Barry Klein, the co-president of Congregation Bet Haverim and a retired Vice Chancellor of Research at UC Davis, also believes that recent events in Davis mimic a national trend of intolerance happening both on and off college campuses.
“The general issue […] is that there’s been a resurgence of intolerance in the world right now,” Klein said. “It happens from all directions. Certainly it’s very clear, and there’s the so-called right wing groups that are fostering anti-Semitism and [there’s] left-wing intolerance too. We’re at a place in the world right now where the center seems to have vanished, where the dialogue in the world has really degraded.”
Klein added that Davis “isn’t necessarily an outlier in the rise of anti-Semitism and hate things in general. The most uninteresting voice [for me to listen to] is my own. I want to listen to [other] people. We can argue in a respectful way […] to get to the place we want to be.”

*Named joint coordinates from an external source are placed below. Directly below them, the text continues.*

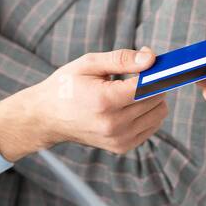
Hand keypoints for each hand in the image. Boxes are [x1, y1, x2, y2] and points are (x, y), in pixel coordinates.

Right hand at [0, 47, 167, 158]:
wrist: (47, 117)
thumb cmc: (66, 86)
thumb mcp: (89, 64)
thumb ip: (122, 59)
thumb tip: (150, 58)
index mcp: (104, 101)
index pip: (148, 86)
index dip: (155, 72)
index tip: (155, 64)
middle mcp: (113, 124)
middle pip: (156, 100)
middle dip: (154, 84)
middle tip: (139, 74)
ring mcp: (118, 139)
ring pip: (158, 115)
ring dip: (153, 99)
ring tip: (132, 91)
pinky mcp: (121, 147)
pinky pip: (151, 127)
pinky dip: (147, 114)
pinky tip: (130, 105)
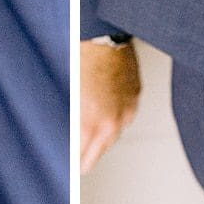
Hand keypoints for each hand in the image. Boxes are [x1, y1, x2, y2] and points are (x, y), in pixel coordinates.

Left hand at [80, 38, 141, 174]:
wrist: (102, 36)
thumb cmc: (80, 60)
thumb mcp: (69, 98)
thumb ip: (70, 123)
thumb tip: (68, 139)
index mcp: (91, 125)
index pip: (82, 159)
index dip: (74, 163)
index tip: (69, 166)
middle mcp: (112, 123)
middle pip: (98, 153)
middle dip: (86, 155)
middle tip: (76, 162)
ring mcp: (126, 111)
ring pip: (113, 136)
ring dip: (100, 137)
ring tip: (87, 137)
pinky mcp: (135, 99)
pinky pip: (123, 118)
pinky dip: (113, 118)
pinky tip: (102, 114)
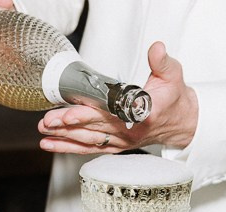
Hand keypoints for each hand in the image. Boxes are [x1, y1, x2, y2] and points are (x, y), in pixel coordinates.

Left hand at [38, 41, 198, 154]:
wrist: (180, 122)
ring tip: (44, 131)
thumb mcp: (173, 75)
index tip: (71, 112)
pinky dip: (69, 147)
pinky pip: (90, 148)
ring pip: (89, 140)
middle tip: (48, 121)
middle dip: (68, 124)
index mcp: (142, 114)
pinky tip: (51, 144)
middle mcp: (129, 131)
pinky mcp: (116, 146)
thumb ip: (162, 62)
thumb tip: (156, 49)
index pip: (111, 114)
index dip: (89, 114)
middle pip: (94, 128)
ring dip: (65, 137)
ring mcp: (122, 141)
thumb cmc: (173, 98)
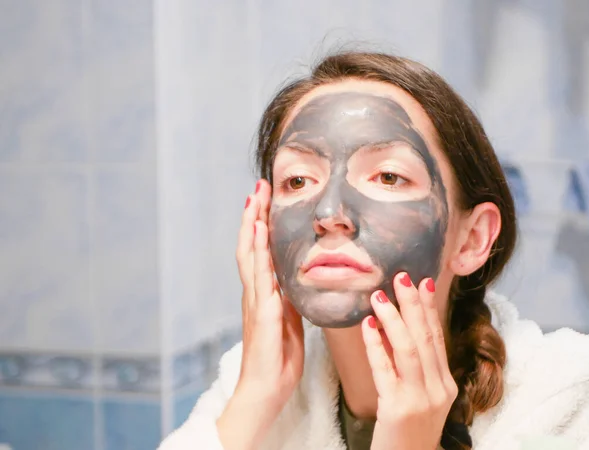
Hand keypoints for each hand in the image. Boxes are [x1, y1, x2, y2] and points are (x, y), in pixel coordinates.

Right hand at [217, 180, 304, 449]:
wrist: (265, 392)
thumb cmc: (277, 360)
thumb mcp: (289, 322)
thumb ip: (288, 300)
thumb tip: (294, 280)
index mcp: (264, 295)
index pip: (260, 252)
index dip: (261, 225)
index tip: (266, 199)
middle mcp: (256, 294)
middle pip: (251, 246)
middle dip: (254, 216)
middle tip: (258, 186)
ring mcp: (256, 304)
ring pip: (251, 257)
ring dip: (253, 227)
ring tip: (255, 200)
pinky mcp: (263, 317)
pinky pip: (261, 281)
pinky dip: (260, 256)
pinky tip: (262, 237)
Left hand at [362, 273, 457, 449]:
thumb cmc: (407, 430)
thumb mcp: (419, 396)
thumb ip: (413, 366)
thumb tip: (394, 326)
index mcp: (446, 384)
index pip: (437, 338)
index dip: (429, 309)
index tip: (423, 282)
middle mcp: (438, 389)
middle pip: (426, 337)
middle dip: (413, 304)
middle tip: (401, 277)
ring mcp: (420, 399)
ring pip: (409, 349)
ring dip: (394, 318)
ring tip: (379, 296)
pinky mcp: (398, 408)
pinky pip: (385, 368)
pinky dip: (375, 344)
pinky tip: (367, 326)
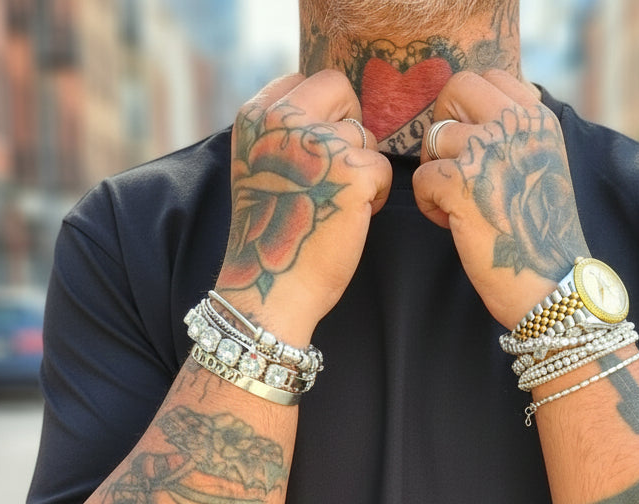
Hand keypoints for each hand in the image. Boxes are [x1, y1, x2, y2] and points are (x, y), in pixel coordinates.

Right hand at [216, 71, 391, 343]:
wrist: (272, 288)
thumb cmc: (273, 236)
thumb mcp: (262, 167)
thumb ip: (286, 132)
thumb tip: (336, 111)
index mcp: (255, 116)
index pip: (305, 80)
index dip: (323, 112)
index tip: (317, 150)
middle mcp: (282, 119)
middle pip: (339, 88)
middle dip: (348, 126)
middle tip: (338, 171)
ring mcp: (318, 142)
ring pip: (364, 135)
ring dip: (361, 169)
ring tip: (336, 205)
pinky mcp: (352, 171)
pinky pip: (383, 168)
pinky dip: (376, 196)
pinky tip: (351, 219)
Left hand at [413, 70, 589, 328]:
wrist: (551, 282)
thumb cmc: (541, 234)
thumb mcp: (542, 165)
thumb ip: (515, 133)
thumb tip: (470, 115)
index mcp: (538, 119)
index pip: (489, 77)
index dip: (467, 108)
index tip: (471, 142)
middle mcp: (515, 126)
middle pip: (455, 89)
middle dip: (444, 124)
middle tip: (452, 165)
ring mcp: (488, 151)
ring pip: (434, 137)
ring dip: (437, 172)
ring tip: (458, 204)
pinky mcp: (461, 184)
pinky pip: (422, 177)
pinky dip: (430, 205)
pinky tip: (452, 224)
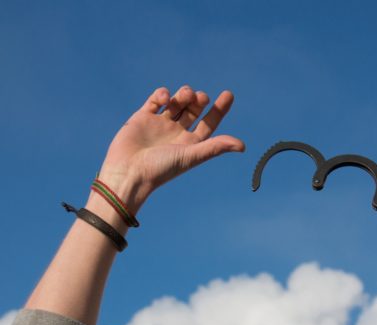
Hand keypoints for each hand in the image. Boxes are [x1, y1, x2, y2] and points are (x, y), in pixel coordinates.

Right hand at [96, 86, 244, 212]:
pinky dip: (162, 94)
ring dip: (183, 94)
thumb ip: (215, 147)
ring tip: (185, 95)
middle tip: (201, 98)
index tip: (228, 94)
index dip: (220, 109)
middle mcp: (177, 133)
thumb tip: (242, 146)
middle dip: (199, 100)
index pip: (209, 123)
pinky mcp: (142, 118)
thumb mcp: (191, 156)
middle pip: (193, 109)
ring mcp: (159, 124)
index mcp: (191, 143)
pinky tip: (165, 98)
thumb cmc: (161, 169)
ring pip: (176, 102)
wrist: (128, 172)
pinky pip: (156, 100)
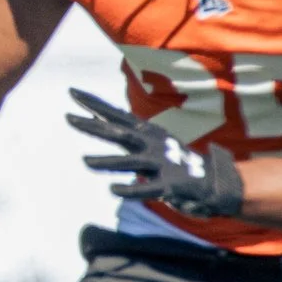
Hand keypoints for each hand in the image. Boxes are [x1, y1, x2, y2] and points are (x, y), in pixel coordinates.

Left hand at [65, 88, 243, 219]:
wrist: (215, 181)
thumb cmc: (176, 162)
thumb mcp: (150, 141)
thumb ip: (127, 133)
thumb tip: (101, 120)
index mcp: (147, 133)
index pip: (115, 115)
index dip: (94, 104)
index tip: (71, 92)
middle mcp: (152, 144)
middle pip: (118, 133)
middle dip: (93, 126)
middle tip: (67, 118)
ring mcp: (162, 164)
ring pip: (130, 161)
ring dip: (107, 161)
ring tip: (84, 162)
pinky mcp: (171, 185)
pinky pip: (147, 188)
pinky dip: (130, 189)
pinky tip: (113, 190)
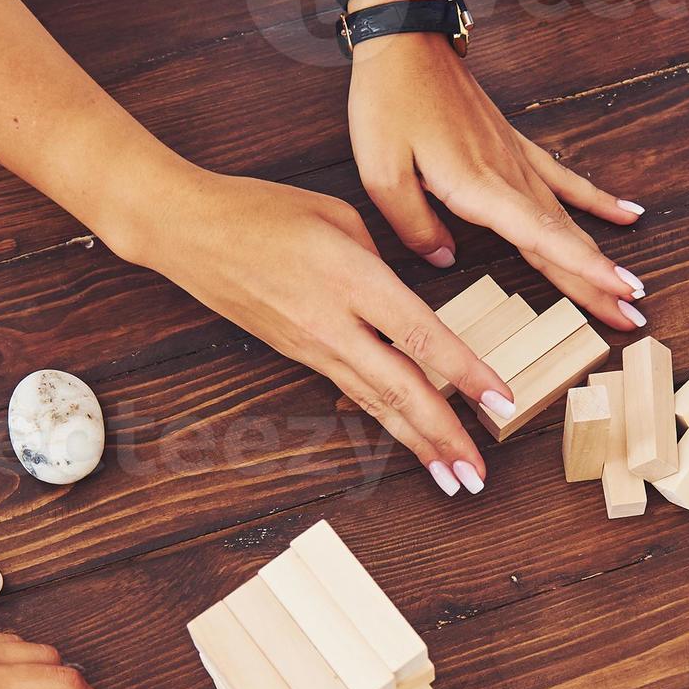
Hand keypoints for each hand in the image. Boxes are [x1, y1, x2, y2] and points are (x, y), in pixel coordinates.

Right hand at [124, 166, 517, 493]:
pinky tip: (409, 441)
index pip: (420, 333)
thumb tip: (406, 295)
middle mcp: (333, 322)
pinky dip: (385, 420)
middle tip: (479, 474)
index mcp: (351, 277)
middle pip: (399, 388)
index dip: (465, 373)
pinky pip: (352, 392)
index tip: (502, 402)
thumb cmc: (261, 210)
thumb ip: (380, 258)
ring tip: (453, 478)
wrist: (187, 232)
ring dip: (417, 443)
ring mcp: (313, 344)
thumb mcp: (335, 214)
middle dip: (443, 435)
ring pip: (376, 402)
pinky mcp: (298, 354)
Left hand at [346, 24, 645, 327]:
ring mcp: (517, 160)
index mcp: (477, 185)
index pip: (540, 235)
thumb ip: (414, 225)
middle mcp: (507, 175)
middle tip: (634, 319)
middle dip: (599, 282)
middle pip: (561, 239)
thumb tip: (446, 260)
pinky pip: (565, 180)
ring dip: (601, 256)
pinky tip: (629, 215)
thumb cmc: (388, 104)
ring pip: (566, 218)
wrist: (405, 42)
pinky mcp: (515, 146)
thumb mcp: (381, 172)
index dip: (582, 267)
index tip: (619, 291)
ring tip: (634, 290)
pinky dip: (597, 200)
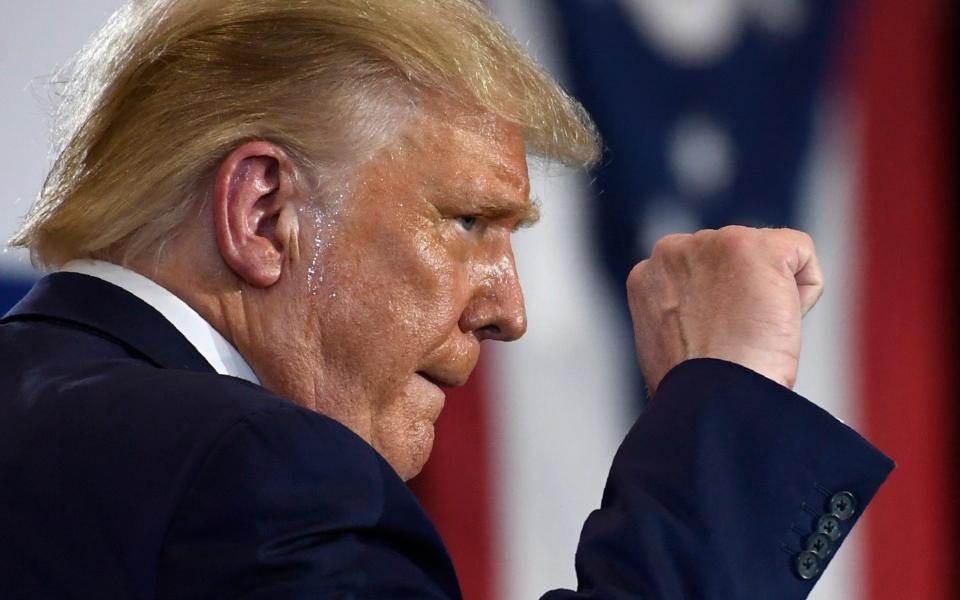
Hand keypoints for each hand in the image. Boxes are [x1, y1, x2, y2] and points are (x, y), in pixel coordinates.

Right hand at [627, 226, 823, 393]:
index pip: (703, 273)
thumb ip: (680, 311)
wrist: (711, 400)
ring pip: (769, 257)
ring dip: (771, 297)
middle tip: (732, 341)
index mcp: (647, 275)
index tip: (712, 343)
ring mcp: (712, 245)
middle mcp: (672, 250)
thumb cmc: (695, 391)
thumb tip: (708, 313)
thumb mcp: (667, 343)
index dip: (719, 310)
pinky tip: (775, 323)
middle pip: (735, 260)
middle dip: (744, 296)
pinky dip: (803, 293)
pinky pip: (801, 253)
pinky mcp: (753, 247)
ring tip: (749, 335)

Recht has experienced assumptions similar to those made of Beyda during classes at UC Davis.
“People will assume you’re not loyal to the U.S. if you’re Jewish, that you’re loyal to the Jewish state [Israel] first,” Recht said. “It’s a very strange and unfortunate question — it will be assumed that you believe certain things because you’re Jewish.”
Recht also mentioned protests on campus where people were chanting that “[Jews] should have learned from Germany. There’s no gray area there, that’s a blatant insult.”
Recht made a distinction between individuals who take issue with the policies of the Jewish state and those who have problems with its existence in general. Similarly, Klein expressed concern about the conflation of Israeli policies with Jewish identity.
“The people who have criticisms of Israel, those criticisms [sometimes] spill over into criticism of the Jews,” Klein said. “Jewish people don’t speak with one voice, on-campus or off. Being Jewish and being pro-Israel are not the same thing. The pro-Israel thing has a lot more complications.”
Klein views the Jewish community as being in solidarity with other minority groups.
“We’ve always been champions of the underdogs, of people who are oppressed, separate from Israeli politics,” Klein said, recalling the cooperation of Jewish community leaders and African Americans during the Civil Rights movement and Jewish involvement in labor and women’s rights movements. “You can get involved with the contemporary politics in the Middle East and you can get lost in all these political things and lose sight of the camaraderie.”
Klein hopes to increase communication between Congregation Bet Haverim and students on campus, describing plans to create a community outreach group that will work with Hillel and other campus organizations in order to “put a face on [the Jewish community]” and “invite other groups to our synagogue.”
Similarly, Jungreis wrote that he hoped “UC Davis [would] grant Jewish organizations greater autonomy in raising awareness regarding and responding to anti-Semitism by promoting Jewish organizations and outreach on campus. While the majority of UC Davis faculty and staff are in no way friendly towards anti-Semitic behavior, I feel that more has to be done to make explicitly clear to all students and faculty that harassment of Jews on campus can come in various forms, and is not limited to such blatant acts as the recent flyers.”
Recht also discussed the importance of interfaith unity in combating hate in all its forms.
“We stand in solidarity [with minority groups] in the sense that we understand what it’s like to be persecuted for superficial reasons,” Recht said. “We have been supported and we’re very fortunate because we have certain relationships with the Muslim and Christian communities. If something happens in one of our communities we support each other. It’s a reciprocal thing and I would like to see that be stronger. Discrimination affects all of our communities.”